国道1号線に戻った辺りで休息を取る。ちょうど夕陽が沈む時間。ドライブインの裏に回り、夕陽を撮影。かなり大きな太陽が足早に沈んでいく。国道沿いで最後の夕陽をボーっと眺める。全てがゆっくり、ゆっくり流れていく。

市内が近づいた頃から渋滞が始まる。何しろ1車線。なかなか進まない。他の車は容赦なくバイク車線に踏み込む。どうしても動かない場所に至る。前を良く見ると恐らく左に曲がる車が多く、動きようがなくなっている。

それでも運転手は気長に待っている。勿論いつかは通れるのだろうが、中国で鍛えられた私には到底耐えられず、とうとう『右車線に入れ』と命じてしまう。ビクンとした運転手は勢いよく飛び出す。

> **課題内容**
国道1号線の道中を記した本文を、最後の文に続けて書き進めてください。 この後に続く記録は、国道1号線の道中を記した本文とは関係がありません。

データセットの記録:
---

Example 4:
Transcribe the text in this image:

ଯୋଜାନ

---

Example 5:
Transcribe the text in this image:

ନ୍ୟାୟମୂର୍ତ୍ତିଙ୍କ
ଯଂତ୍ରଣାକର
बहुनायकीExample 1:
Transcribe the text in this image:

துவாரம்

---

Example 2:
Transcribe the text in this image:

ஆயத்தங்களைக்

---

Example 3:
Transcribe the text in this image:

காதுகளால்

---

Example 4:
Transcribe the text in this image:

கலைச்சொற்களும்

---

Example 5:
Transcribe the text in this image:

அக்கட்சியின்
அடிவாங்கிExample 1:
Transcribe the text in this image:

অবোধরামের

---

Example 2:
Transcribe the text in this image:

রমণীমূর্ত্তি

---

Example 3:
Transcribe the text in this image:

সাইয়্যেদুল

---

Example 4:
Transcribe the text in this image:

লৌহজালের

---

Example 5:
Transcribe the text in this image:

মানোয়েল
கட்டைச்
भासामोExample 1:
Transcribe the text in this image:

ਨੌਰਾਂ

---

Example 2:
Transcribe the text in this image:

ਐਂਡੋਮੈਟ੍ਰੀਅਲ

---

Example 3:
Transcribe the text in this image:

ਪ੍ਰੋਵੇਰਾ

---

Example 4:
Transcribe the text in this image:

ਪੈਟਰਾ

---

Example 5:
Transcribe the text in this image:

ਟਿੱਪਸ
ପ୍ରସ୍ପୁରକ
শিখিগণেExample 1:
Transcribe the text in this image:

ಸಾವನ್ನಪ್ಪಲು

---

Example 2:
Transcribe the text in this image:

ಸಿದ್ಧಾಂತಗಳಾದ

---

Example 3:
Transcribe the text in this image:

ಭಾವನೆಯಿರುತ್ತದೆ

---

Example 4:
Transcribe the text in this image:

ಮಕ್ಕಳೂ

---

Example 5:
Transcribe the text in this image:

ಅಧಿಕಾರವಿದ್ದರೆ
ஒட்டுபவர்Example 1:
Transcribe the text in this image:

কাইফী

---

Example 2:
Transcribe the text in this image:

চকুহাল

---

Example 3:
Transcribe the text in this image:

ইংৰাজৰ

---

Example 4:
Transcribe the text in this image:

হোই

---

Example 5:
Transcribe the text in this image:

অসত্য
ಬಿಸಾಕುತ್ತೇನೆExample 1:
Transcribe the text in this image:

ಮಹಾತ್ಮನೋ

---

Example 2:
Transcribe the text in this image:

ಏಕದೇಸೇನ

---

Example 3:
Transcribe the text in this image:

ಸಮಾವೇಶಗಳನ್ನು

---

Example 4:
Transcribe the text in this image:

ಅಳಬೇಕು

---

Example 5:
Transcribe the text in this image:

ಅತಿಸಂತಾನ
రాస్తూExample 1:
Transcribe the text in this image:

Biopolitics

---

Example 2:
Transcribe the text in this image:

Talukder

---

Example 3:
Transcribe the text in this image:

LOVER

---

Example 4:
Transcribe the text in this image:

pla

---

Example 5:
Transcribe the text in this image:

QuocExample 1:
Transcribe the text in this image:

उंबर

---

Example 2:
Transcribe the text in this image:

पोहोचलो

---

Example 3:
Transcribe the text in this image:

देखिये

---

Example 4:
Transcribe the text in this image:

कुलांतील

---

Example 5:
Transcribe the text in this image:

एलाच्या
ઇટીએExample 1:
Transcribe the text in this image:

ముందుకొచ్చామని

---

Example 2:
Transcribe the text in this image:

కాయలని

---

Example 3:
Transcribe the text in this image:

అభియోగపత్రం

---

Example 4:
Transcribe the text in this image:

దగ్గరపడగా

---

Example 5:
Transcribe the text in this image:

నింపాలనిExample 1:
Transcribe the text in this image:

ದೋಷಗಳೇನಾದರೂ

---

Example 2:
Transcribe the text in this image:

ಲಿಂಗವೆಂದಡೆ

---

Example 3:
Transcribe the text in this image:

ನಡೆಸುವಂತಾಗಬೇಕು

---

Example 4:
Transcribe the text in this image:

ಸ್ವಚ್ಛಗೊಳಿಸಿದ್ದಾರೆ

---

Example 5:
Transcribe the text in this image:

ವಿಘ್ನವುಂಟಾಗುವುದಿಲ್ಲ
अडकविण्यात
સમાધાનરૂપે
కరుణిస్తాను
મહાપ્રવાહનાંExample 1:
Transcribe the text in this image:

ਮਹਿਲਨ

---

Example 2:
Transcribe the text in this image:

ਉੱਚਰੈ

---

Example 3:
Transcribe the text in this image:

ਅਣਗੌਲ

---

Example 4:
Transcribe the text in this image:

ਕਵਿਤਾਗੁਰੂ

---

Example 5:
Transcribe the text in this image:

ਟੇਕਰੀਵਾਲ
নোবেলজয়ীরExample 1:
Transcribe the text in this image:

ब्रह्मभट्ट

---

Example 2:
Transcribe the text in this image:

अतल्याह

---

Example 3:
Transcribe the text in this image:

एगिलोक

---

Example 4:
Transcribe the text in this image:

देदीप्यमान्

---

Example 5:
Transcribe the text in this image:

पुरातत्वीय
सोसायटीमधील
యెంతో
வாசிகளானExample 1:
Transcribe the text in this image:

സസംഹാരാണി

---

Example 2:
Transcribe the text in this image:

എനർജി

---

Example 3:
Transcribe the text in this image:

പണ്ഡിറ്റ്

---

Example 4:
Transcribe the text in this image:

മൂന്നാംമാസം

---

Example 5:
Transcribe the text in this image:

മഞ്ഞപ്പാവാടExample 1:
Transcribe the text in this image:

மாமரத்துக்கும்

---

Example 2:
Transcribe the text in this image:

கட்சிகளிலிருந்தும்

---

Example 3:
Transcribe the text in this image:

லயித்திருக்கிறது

> **演習の解答**
真っ暗な中、よく見ると左側には港があり、大型トラックが左折を繰り返している。しかし反対車線も頓着せずに直進するので埒が明かない。信号も無い。これがホーチミンの現実である。

急速なモータリゼーション、経済成長に全く着いていけていない。ホーチミンにとっては陸路は遮断されているに等しい(先程嫌というほど味わう)上、頼みの海路も皆と周辺がこの有様では、いよいよ心もとない。ハノイと異なり、このままではこの都市は陸の孤島になりかねない。危機感を感じているのだろうか??不安である。